— Sayfa Alıntısı —
Adında yer alan “kediciklerin babası” ifadesi, onun kedilerle oyun oynaması nedeniyle verilse de bu istisnai bir durum değildir; “bir kediyi aç bırakarak ölümüne sebep olan kadının cehenneme gireceğinden” bahseden hadisin (Müslim, Selam 40) ona atfedilmesi hiç de şaşırtıcı değildir. Hayvan sevgisi salt kedilerle sınırlı olmayıp, köpeklere de ilgisi olduğu anlaşılmaktadır. Çağını aşan bu hassasiyet, Müslüman olmayan annesine karşı aşırı düşkünlüğü, şakadan hoşlanması, etrafındakileri nüktedanlığı ile uyarması onun şehirli kimliğine işaret eder.

Farsça ve Habeş dillerini bildiği ayrıca Hristiyan kutsal metni İncil’e de vakıf olduğu, şahsi bir kütüphanesinin bulunduğu, bunların içinde de kendi eserlerinin yer aldığından söz edilmektedir. (Hamidullah, Hemmam b. Münebbih’in Sahifesi, s. 46, 49).

— Görevler ve Alıştırmalar —
**a.** Alıntıda "kediciklerin babası" diye anılan kişinin şehirli kimliğine işaret ettiği söylenen özelliklerin hepsini sıralayın.
**b.** Alıntıdaki "Adında yer alan" sözleriyle başlayan paragrafı, temel bilgilerini koruyarak daha kısa biçimde yeniden yazın.
**c.** "Kediciklerin babası" diye anılan kişiyi anlatan alıntıyı, lütfen kaldığı yerden sürdürün.

— Kaydedilen Bilgiler —
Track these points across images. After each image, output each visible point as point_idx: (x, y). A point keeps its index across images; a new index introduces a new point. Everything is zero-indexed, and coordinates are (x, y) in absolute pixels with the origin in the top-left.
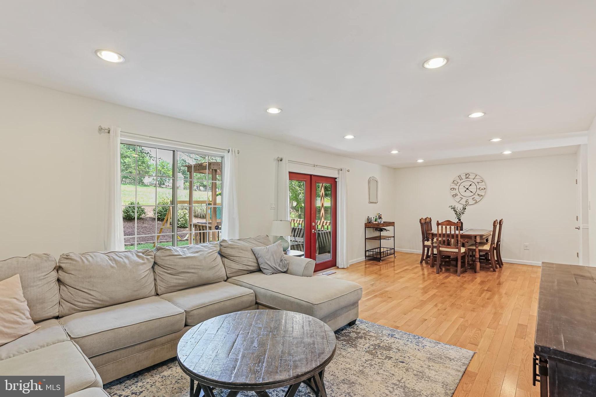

— Görevlerin Cevapları —
**a.**
- Çağını aşan hayvan sevgisi hassasiyeti
- Müslüman olmayan annesine karşı aşırı düşkünlüğü
- Şakadan hoşlanması
- Etrafındakileri nüktedanlığı ile uyarması

**b.** "Kediciklerin babası" lakabı kedilerle oyun oynamasından gelse de bu istisnai bir durum değildir. Bir kediyi aç bırakıp ölümüne yol açan kadının cehenneme gireceğini anlatan hadisin (Müslim, Selam 40) ona atfedilmesi şaşırtıcı değildir. Hayvan sevgisi köpekleri de kapsar. Çağını aşan bu hassasiyeti, Müslüman olmayan annesine aşırı düşkünlüğü, şakacılığı ve çevresini nüktedanlığıyla uyarması şehirli kimliğini gösterir.

**c.**
Hakkında mürsel hadise sıkça başvurduğu, tedlis yaptığı, rivayetlerde isnat zincirinden isim düşürdüğü gibi bir kısım haklı eleştiriler yapılsa da aslında ona yönelik saldırıların temelinde, birazdan görüleceği üzere, hadise İsrailiyatı soktuğu yönündeki yersiz ve insafsız eleştiriler yatmaktadır.

Ona yönelik sahabe döneminde de bir kısım eleştirilerin varlığı bilinmektedir. Ancak bunlar modern dönem eleştirilerinden mahiyet olarak farklıdır. Mesela Hz. Ömer’in, çok hadis rivayet etmekten vazgeçmediği takdirde kendisini geldiği yere, Yemen’e geri göndermekle tehdit etmesi ilginç olduğu kadar, aslında kendisiyle amel edilmeyen sözlerin nakledilmesine yönelik bir tedbir olarak da yorumlanabilir. Ne var ki kültür dediğimiz şey her türlü sözün serbestçe dolaşımda olmasıyla oluşur.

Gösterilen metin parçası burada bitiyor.